The love triangle continues to shine in this book as it did in the first. I still found Nikki and Jack's relationship to be very compelling and sweet. In Everbound we get to see some of Jack's flaws, which rounded his character out a bit, but he remains firmly in the "good guy" camp. I knew that Nikki and Cole's relationship would be further explored in this novel and I had a lot of trepidation about it, but Ashton handled it superbly. Nikki's feelings for Cole develop slowly and organically, without an over reliance on their soul mate-like connection. Her feelings build over time after shared experiences and heartfelt conversations. Despite their history, it was believable that Nikki would come to care for and trust Cole. Even more surprising, Ashton manages to develop their relationship while still being true to Cole's character.
Although I thoroughly enjoyed Everbound, it was not without its flaws. Often times the resolution to a conflict would be a little too convenient, which was also one of the issues I had with Everneath. In one example, a random city-wide blackout occurs just when Nikki and company need to escape. Nikki's memories also have a bit of a deus ex machine quality to them. In the Everneath they can literally turn into anything, much like Glory in Boundless. Other than the convenience factor, there were also some minor issues with the setting in the flashbacks. Most if not all take place while Nikki is a freshmen in high school yet she owns and drives a car, although she's only fifteen and in Utah a teenager can't get their license until their sixteen. Also, Nikki was taking chemistry her freshmen year (as did all the characters mentioned), a class which is typically taken during sophomore or junior year because geometry is a required for the course (yes, I looked it up and this is true in Utah). Again, these are minor issues but they did take me out of the story.

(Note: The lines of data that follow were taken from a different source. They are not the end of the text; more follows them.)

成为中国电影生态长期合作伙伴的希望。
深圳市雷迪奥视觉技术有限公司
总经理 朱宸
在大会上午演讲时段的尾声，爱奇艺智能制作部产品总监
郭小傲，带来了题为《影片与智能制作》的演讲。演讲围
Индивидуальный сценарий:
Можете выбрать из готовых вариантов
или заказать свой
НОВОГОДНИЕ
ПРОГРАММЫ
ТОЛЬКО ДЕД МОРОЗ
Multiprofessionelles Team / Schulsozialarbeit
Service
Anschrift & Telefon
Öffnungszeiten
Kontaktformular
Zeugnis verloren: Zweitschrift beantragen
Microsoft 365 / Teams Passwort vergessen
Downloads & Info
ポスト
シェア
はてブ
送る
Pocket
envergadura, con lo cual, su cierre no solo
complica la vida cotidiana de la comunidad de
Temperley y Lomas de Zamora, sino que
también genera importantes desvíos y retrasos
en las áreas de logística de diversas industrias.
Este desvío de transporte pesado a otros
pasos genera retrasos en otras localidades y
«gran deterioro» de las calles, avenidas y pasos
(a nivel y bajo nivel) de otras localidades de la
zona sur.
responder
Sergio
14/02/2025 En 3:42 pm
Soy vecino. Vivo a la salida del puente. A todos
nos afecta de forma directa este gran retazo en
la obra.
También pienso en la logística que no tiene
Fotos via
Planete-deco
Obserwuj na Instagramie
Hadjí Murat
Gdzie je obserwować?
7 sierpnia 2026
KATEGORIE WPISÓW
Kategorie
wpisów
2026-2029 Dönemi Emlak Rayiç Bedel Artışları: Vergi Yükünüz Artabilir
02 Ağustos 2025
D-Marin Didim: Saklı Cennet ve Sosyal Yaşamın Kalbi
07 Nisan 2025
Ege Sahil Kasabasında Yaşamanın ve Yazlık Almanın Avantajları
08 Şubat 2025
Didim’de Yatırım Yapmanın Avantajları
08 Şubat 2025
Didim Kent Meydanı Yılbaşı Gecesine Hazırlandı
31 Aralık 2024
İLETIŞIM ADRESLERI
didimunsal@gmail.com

I was prepared to give Everbound a solid four stars, but the ending earned this book another half-star. I'm not easily surprised by plot twists, particularly in YA novels (I saw the twists in Everneath coming many chapters before they were revealed), but I did not predict the end of Everbound. Not only was the twist surprising but it was also very fitting, both in terms of plot and characterization.
I would recommend this book and series without any reservations. I can't wait to read the final book in the trilogy.